Hi,
gerryg400 wrote:I've been thinking about this for a while. You'd need one kernel stack per CPU (and could pre-allocate them rather than dynamically allocate them).... etc.
Brendan, have you actually decided to go this way or are you still thinking about it ? I've decided. It's one kstack per core for me.
I've decided to implement something like this for the next version of my kernel. Once I've implemented it I'll decide if I'll keep it or not.
OSwhatever wrote:I was thinking that you simply use a lock less stack storing stack candidates, if the stack is empty you allocate a new stack from the kernel heap. Upon kernel entry you pluck a kernel stack from the lock stack and push it back it when leaving. This will be more code for a system call but still feasible performance wise I think. If the the thread is preempted in the kernel it simply keeps the kernel stack during the time it is blocked.
That would work too. It'd have slightly higher overhead and use more RAM, and make it easier to support kernel threads and pre-emption.
FlashBurn wrote:I also like the idea of having just one kernelstack per core, but I don´t like the idea that my kernel is not preemptive.
OSwhatever wrote:The "global kernel lock" was something that was ridiculed in the earlier days of Linux. I'm not sure if you can seriously sell a non re-entrant kernel today. With the current multicore trend it really motivates it even more.

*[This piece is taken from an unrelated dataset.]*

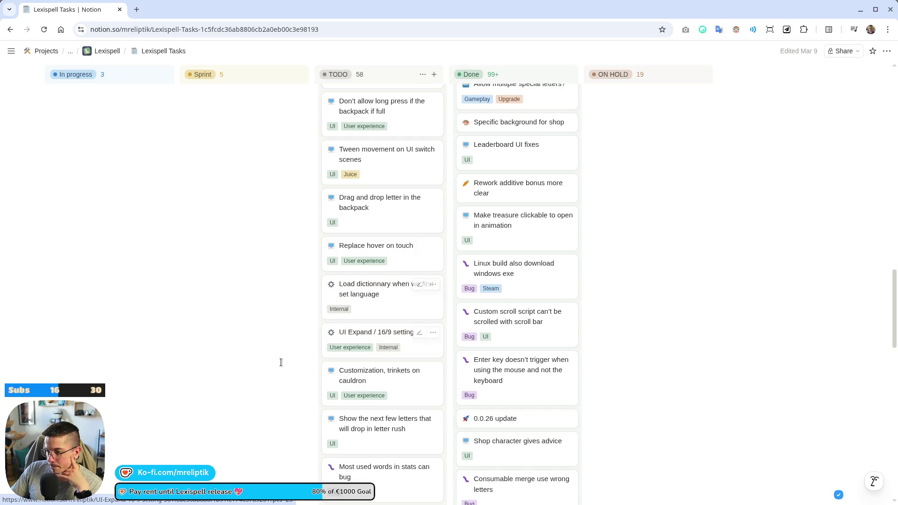
pyautogui.scroll(-4, 280, 362)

You're both getting confused.
For "kernel stack per CPU", all CPUs can be running kernel code at the same time. There is no "big kernel lock" and it's not a "non re-entrant kernel".
The "no pre-emption" disadvantage would only mean that task switches/pre-emption that occurs while a thread is running in kernel space would be postponed until the kernel has finished what it's doing (and is ready to return to user-space). For example, imagine a thread calls the kernel to allocate some memory. For a "fully pre-emptable" kernel, an IRQ can occur while the kernel is allocating the memory the thread wanted and the task switch can happen immediately; while for "kernel stack per CPU" the task switch would be postponed until after the memory has been allocated (and the kernel is ready to return to user space).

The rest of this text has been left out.